TASK DETAILS: Copy out again, word for word, the part of the entries that opens with the very first entry and closes with the one containing "line at (1326, 819): none -> present", with both ends included.

** BEGIN DATA TO USE **

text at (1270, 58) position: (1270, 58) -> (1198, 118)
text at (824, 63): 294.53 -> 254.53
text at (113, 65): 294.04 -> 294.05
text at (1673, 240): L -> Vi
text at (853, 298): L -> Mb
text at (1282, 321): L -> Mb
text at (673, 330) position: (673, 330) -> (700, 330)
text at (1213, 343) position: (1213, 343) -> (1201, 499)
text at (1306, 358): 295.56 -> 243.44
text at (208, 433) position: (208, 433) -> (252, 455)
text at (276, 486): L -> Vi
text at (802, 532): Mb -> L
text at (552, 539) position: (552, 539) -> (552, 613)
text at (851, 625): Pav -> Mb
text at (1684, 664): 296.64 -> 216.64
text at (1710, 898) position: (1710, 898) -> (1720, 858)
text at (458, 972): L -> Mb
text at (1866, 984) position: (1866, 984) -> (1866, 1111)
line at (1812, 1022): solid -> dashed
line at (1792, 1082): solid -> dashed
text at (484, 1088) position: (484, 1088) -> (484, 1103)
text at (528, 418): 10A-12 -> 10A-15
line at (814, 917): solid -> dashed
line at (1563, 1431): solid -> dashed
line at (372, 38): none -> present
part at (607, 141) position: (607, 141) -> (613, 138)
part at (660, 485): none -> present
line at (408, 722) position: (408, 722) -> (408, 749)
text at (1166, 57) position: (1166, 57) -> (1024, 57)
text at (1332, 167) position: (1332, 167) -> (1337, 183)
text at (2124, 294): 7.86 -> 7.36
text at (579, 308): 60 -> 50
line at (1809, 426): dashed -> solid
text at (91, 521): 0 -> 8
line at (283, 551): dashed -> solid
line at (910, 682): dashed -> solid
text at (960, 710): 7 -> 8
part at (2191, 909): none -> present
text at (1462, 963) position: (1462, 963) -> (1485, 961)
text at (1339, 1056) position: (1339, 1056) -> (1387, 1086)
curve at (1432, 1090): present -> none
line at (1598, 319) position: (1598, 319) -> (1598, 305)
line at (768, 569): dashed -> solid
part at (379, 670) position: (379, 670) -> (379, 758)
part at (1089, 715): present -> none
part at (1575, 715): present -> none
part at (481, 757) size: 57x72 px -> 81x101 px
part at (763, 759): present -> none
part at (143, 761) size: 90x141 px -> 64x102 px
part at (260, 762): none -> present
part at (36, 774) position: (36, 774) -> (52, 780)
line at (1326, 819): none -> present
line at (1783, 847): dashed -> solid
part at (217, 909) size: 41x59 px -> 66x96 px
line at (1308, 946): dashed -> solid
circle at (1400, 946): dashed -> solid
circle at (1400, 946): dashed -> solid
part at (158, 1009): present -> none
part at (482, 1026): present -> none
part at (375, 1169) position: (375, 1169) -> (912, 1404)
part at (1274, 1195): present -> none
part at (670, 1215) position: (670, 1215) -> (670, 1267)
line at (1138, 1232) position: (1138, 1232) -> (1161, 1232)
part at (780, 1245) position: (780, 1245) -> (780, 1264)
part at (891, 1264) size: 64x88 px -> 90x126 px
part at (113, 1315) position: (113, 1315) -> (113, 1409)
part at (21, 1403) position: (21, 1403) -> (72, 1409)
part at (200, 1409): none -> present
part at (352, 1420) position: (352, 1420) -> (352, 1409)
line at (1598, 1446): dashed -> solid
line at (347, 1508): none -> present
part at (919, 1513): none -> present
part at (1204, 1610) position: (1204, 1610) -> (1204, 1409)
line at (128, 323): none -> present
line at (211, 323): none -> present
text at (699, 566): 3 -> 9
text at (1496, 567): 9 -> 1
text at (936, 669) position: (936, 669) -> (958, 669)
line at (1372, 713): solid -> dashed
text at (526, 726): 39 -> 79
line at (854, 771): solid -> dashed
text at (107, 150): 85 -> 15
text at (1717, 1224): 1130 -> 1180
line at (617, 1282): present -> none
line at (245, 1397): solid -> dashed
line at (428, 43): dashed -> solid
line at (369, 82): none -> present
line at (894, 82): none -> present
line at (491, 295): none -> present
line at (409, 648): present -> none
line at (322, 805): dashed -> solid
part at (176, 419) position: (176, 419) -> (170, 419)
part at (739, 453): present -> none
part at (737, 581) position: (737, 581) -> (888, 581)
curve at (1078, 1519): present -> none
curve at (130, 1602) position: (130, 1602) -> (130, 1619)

** END DATA TO USE **

SOLUTION:
text at (1270, 58) position: (1270, 58) -> (1198, 118)
text at (824, 63): 294.53 -> 254.53
text at (113, 65): 294.04 -> 294.05
text at (1673, 240): L -> Vi
text at (853, 298): L -> Mb
text at (1282, 321): L -> Mb
text at (673, 330) position: (673, 330) -> (700, 330)
text at (1213, 343) position: (1213, 343) -> (1201, 499)
text at (1306, 358): 295.56 -> 243.44
text at (208, 433) position: (208, 433) -> (252, 455)
text at (276, 486): L -> Vi
text at (802, 532): Mb -> L
text at (552, 539) position: (552, 539) -> (552, 613)
text at (851, 625): Pav -> Mb
text at (1684, 664): 296.64 -> 216.64
text at (1710, 898) position: (1710, 898) -> (1720, 858)
text at (458, 972): L -> Mb
text at (1866, 984) position: (1866, 984) -> (1866, 1111)
line at (1812, 1022): solid -> dashed
line at (1792, 1082): solid -> dashed
text at (484, 1088) position: (484, 1088) -> (484, 1103)
text at (528, 418): 10A-12 -> 10A-15
line at (814, 917): solid -> dashed
line at (1563, 1431): solid -> dashed
line at (372, 38): none -> present
part at (607, 141) position: (607, 141) -> (613, 138)
part at (660, 485): none -> present
line at (408, 722) position: (408, 722) -> (408, 749)
text at (1166, 57) position: (1166, 57) -> (1024, 57)
text at (1332, 167) position: (1332, 167) -> (1337, 183)
text at (2124, 294): 7.86 -> 7.36
text at (579, 308): 60 -> 50
line at (1809, 426): dashed -> solid
text at (91, 521): 0 -> 8
line at (283, 551): dashed -> solid
line at (910, 682): dashed -> solid
text at (960, 710): 7 -> 8
part at (2191, 909): none -> present
text at (1462, 963) position: (1462, 963) -> (1485, 961)
text at (1339, 1056) position: (1339, 1056) -> (1387, 1086)
curve at (1432, 1090): present -> none
line at (1598, 319) position: (1598, 319) -> (1598, 305)
line at (768, 569): dashed -> solid
part at (379, 670) position: (379, 670) -> (379, 758)
part at (1089, 715): present -> none
part at (1575, 715): present -> none
part at (481, 757) size: 57x72 px -> 81x101 px
part at (763, 759): present -> none
part at (143, 761) size: 90x141 px -> 64x102 px
part at (260, 762): none -> present
part at (36, 774) position: (36, 774) -> (52, 780)
line at (1326, 819): none -> present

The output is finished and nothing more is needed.